Tuesday, May 29, 2007

GOD WILLING, WE'LL ALL MEET AGAIN IN SPACEBALLS 2: THE SEARCH FOR MORE MONEY

Ordinarily, what with this being a Tuesday and all, I'd do a rundown on worthwhile new DVDs. But since there is virtually nothing of even the slightest interest being released today--the most notable is a Katherine Hepburn boxed set highlighted by Undercurrent, a Vincente Minnelli picture that not even the most hardcore cultist cares about--I'll find something else to talk about.

Specifically, Pirates Of the Caribbean: At World's End. Paul had been looking forward to this--a surprise, since he seemed mostly bored with the previous entry, Dead Man's Chest--so off we went, looking for the type of action and derring-do a seven-year-old craves.

Almost three hours later, we were still looking. For a movie boasting the Disney brand name, this is a long, grim haul. It opens with a mass hanging--we actually see a pile of bodies straight out of Abu Ghraib photos, and one of the hangees is a boy of ten or so--and plods on from there, with endless expository dialogue meant to explain character arcs and plot points no one could possibly care about. (At least it has the wit to acknowledge this; at one point, Geoffrey Rush's character greets a particularly mind-numbing development by growling, "Aye, strains credulity, I grant ye." On the other hand, if the screenwriters were this aware of their tortured plot, why didn't they just start over?)

As Paul pointed out afterwards, "They didn't even have a swordfight until the end." Exactly.
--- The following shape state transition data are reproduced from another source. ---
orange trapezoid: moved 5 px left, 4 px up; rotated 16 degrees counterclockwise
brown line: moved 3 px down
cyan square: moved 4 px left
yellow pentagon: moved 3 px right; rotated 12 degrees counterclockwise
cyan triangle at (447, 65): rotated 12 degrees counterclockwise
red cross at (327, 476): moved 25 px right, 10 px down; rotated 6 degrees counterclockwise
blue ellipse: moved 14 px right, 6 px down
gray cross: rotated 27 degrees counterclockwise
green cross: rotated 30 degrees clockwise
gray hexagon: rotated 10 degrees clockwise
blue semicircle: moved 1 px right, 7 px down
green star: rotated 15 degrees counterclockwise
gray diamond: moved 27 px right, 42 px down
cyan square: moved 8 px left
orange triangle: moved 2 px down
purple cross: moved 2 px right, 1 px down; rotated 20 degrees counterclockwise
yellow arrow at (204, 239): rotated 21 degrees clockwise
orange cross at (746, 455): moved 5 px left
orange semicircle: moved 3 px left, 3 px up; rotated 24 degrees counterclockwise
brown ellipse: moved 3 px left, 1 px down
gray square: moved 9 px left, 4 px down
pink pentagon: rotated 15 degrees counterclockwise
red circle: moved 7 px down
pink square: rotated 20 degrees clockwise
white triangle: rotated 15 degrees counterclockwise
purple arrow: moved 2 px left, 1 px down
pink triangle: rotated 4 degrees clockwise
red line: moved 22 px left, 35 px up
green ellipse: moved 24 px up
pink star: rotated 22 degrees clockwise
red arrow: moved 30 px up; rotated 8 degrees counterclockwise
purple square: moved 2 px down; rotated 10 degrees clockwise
The bare minimum you could expect from a pirate movie is swordplay and action (and okay, maybe a bit of romance), but this movie just grinds along, like it's trying to invent its own pop mythology in the Star Wars tradition, but forgetting to include any real elements of entertainment. The action scenes--what few we get--are so poorly staged by director Gore Verbinsky that you can't really tell what's going on; they're all noise and spectacle, but no coherence. (If nothing else, this made me appreciate Sam Raimi's overbusy but cleanly-structured Spider-man 3.)

Whatever entertainment value this actually has comes exclusively from the actors. Johnny Depp is funny, but oddly misused--he feels like a guest star in his own movie. Geoffrey Rush probably gets the most screen time, which is all to the good, as he's the only person who seems to be enjoying himself. Jonathan Pryce, Bill Nighy and Stellan Skarsgard attempt to find actual human moments amidst the bombast, and almost succeed.

Regardless, Paul claimed he enjoyed it. Of course, when you're seven and you've psyched yourself up to enjoy something, you'll tell yourself you liked it even if you're secretly disappointed. But he was squirming in his seat a lot, and mostly seemed bored.

After experiencing this noisy, joyless machine, I wanted to rent the great Burt Lancaster vehicle The Crimson Pirate, to show Paul what a real swashbuckler is like. But the video store we stopped by was showing Mel Brooks' Spaceballs on their in-house system, and he seemed very interested. So we came home and watched it, and though he thankfully didn't get all the gags ("Okay, Doctor, why don't you go back to the golf course and work on your putz?"), he laughed out loud at Brooks' endless assaults on movie marketing. After all, he'd just been a victim of it.